The rest of his article indicates that this writer is by no means sympathetic to the interests of the working class against those of their masters.

The Way Out?
We have drawn from the writings of others on the nature of the problems, so let us now try to see what solutions they put forward. They are all agreed that the standards of living in Japan and in the East generally must be encouraged to rise. They also agree that there is a huge potential demand for goods there, if only that demand could be made effective, i.e., if only the workers were given sufficient wages to buy back the things they produce. Here, for instance, are Dudley Barker’s views on this question:—

  “Of course the real solution is not to howl as Japan’s manufacturing capacity gathers strength again, or quarrel over unfair competition, or fight for markets.
“It is neither practical nor moral to try to prevent any nation from manufacturing goods. The sensible thing, by a world mutual aid plan, is so to increase the purchasing power of the huge masses of poverty-stricken people that they can absorb all that Japan, or any other nation, can produce as an addition to the world’s wealth.” (World Review, Jan.. 1952.)

This is typical of the approach of those who want to have capitalism without the problems to which it inevitably gives rise. Of course we shouldn’t fight for markets—but then a little knowledge of the world in which he lives should show Mr. Barker that it is in the nature of markets that they are fought for, “ peacefully ” if possible, and by force of arms if necessary.

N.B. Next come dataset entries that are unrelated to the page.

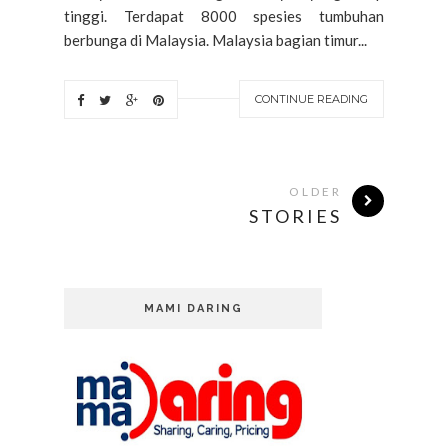
tinggi. Terdapat 8000 spesies tumbuhan
berbunga di Malaysia. Malaysia bagian timur...
CONTINUE READING
OLDER
STORIES
MAMI DARING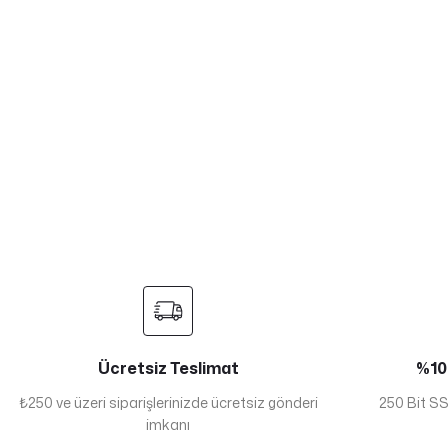
Ücretsiz Teslimat
%100
₺250 ve üzeri siparişlerinizde ücretsiz gönderi
250 Bit SSL
imkanı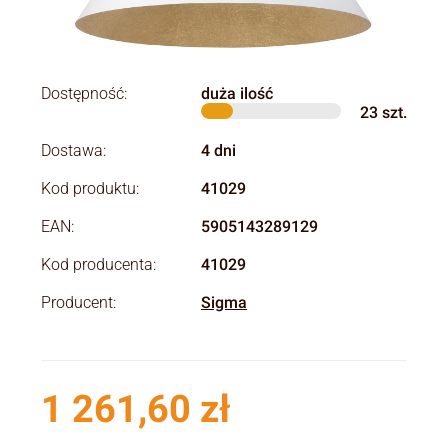
Dostępność:
duża ilość
23
szt.
Dostawa:
4 dni
Kod produktu:
41029
EAN:
5905143289129
Kod producenta:
41029
Producent:
Sigma
1 261,60 zł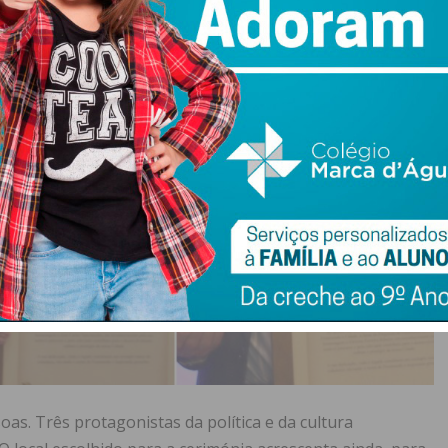
. Três protagonistas da política e da cultura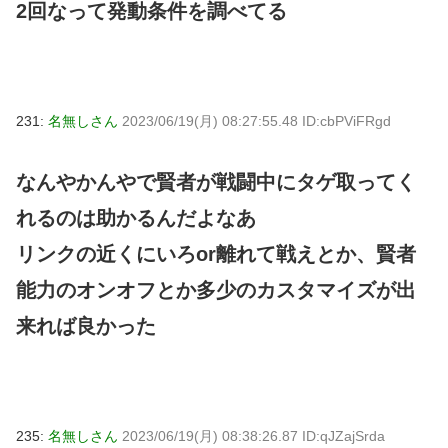
2回なって発動条件を調べてる
231:
名無しさん
2023/06/19(月) 08:27:55.48 ID:cbPViFRgd
なんやかんやで賢者が戦闘中にタゲ取ってく
れるのは助かるんだよなあ
リンクの近くにいろor離れて戦えとか、賢者
能力のオンオフとか多少のカスタマイズが出
来れば良かった
235:
名無しさん
2023/06/19(月) 08:38:26.87 ID:qJZajSrda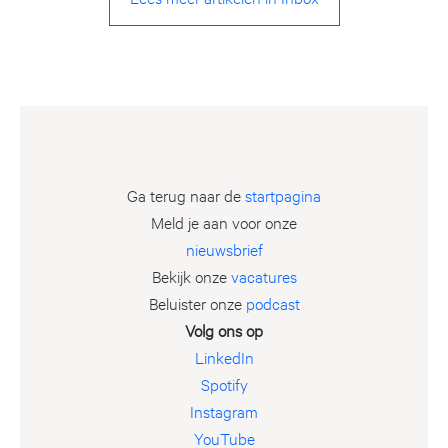
Ga terug naar de
startpagina
Meld je aan voor onze
nieuwsbrief
Bekijk onze
vacatures
Beluister onze
podcast
Volg ons op
LinkedIn
Spotify
Instagram
YouTube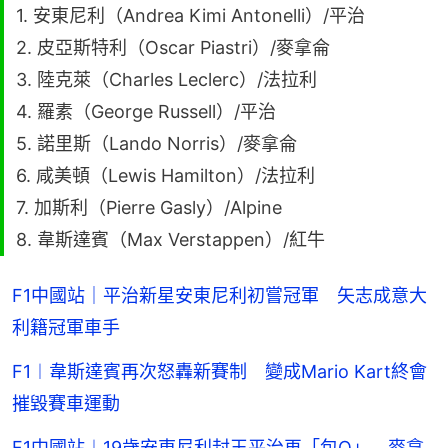
1. 安東尼利（Andrea Kimi Antonelli）/平治
2. 皮亞斯特利（Oscar Piastri）/麥拿侖
3. 陸克萊（Charles Leclerc）/法拉利
4. 羅素（George Russell）/平治
5. 諾里斯（Lando Norris）/麥拿侖
6. 咸美頓（Lewis Hamilton）/法拉利
7. 加斯利（Pierre Gasly）/Alpine
8. 韋斯達賓（Max Verstappen）/紅牛
F1中國站｜平治新星安東尼利初嘗冠軍 矢志成意大
利籍冠軍車手
F1︱韋斯達賓再次怒轟新賽制 變成Mario Kart終會
摧毀賽車運動
F1中國站︱19歲安東尼利封王平治再「包Q」 麥拿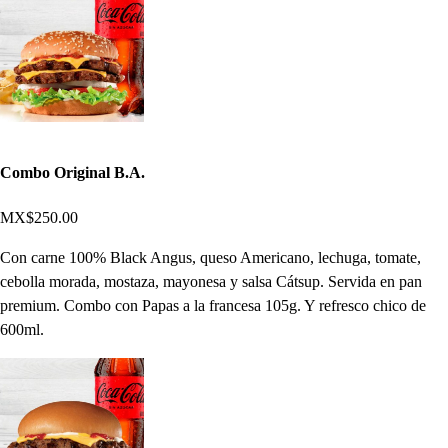
Combo Original B.A.
MX$250.00
Con carne 100% Black Angus, queso Americano, lechuga, tomate,
cebolla morada, mostaza, mayonesa y salsa Cátsup. Servida en pan
premium. Combo con Papas a la francesa 105g. Y refresco chico de
600ml.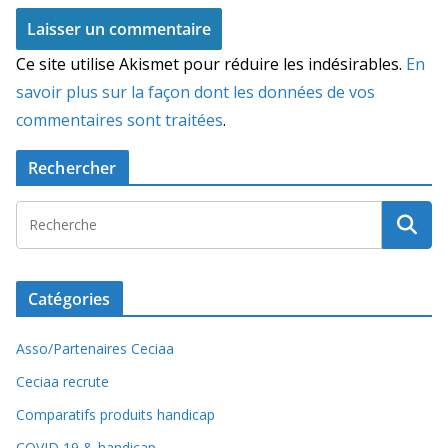
Ce site utilise Akismet pour réduire les indésirables.
En
savoir plus sur la façon dont les données de vos
commentaires sont traitées
.
Rechercher
Catégories
Asso/Partenaires Ceciaa
Ceciaa recrute
Comparatifs produits handicap
COVID 19 & handicap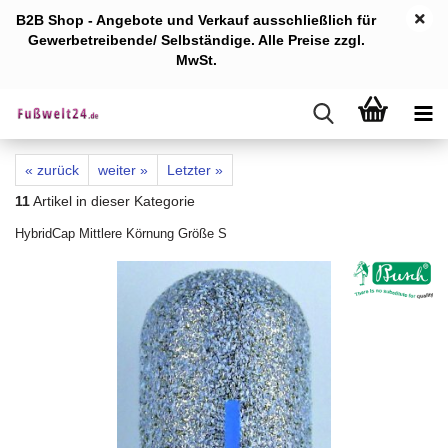
B2B Shop - Angebote und Verkauf ausschlie
ßlich für
Gewerb
etreibende/ Selbständige. Alle Preise zzgl.
MwSt.
« zurück
weiter »
Letzter »
11
Artikel in dieser Kategorie
HybridCap Mittlere Körnung Größe S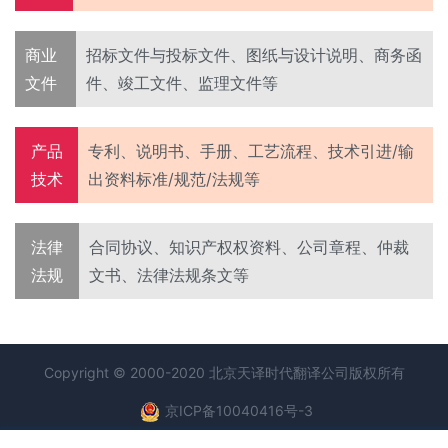
商业
招标文件与投标文件、图纸与设计说明、商务函
文件
件、竣工文件、监理文件等
产品
专利、说明书、手册、工艺流程、技术引进/输
技术
出资料标准/规范/法规等
法律
合同协议、知识产权权资料、公司章程、仲裁
法规
文书、法律法规条文等
Copyright © 2000-2020 北京天译时代
翻译公司
版权所有
京ICP备10040416号-3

A world mutual aid plan seems at first consideration to be a splendid idea, but, like all the seemingly practical schemes of reformers, it disregards the “facts of life” of capitalism. Now employers in certain industries may not mind other wages in other industries being higher, but they are in no circumstances in favour of higher wages being paid to their own workers—indeed it would be foolish to expect them to jeopardise their profits by doing so.

So, when we come to consider international trade rivalries, we see that British capitalists (or at any rate that section of them whose interests are affected by Japanese trade) are in favour of higher wages being paid to Japanese workers. But can anyone be naive enough to think that the Japanese employing class is in favour of paying more wages to its own workers than the minimum they can be forced to take?

Socialists contend that the only sort of mutual aid that will do the working class any good is that which spreads socialist knowledge. One of the paradoxes of capitalism is that workers must not only struggle, consciously or unconsciously with their immediate exploiters but they must also, on peril of losing their jobs, help the latter in their struggle with foreign competitors. The S.P.G.B., unlike its opponents who prefer to take an unreal view of the nature of the present economic system, sees no hope of any fundamental change in the pattern of boom, slump, war and preparation for war, so long as the workers of the world refuse to think for themselves and until they decide to have Socialism.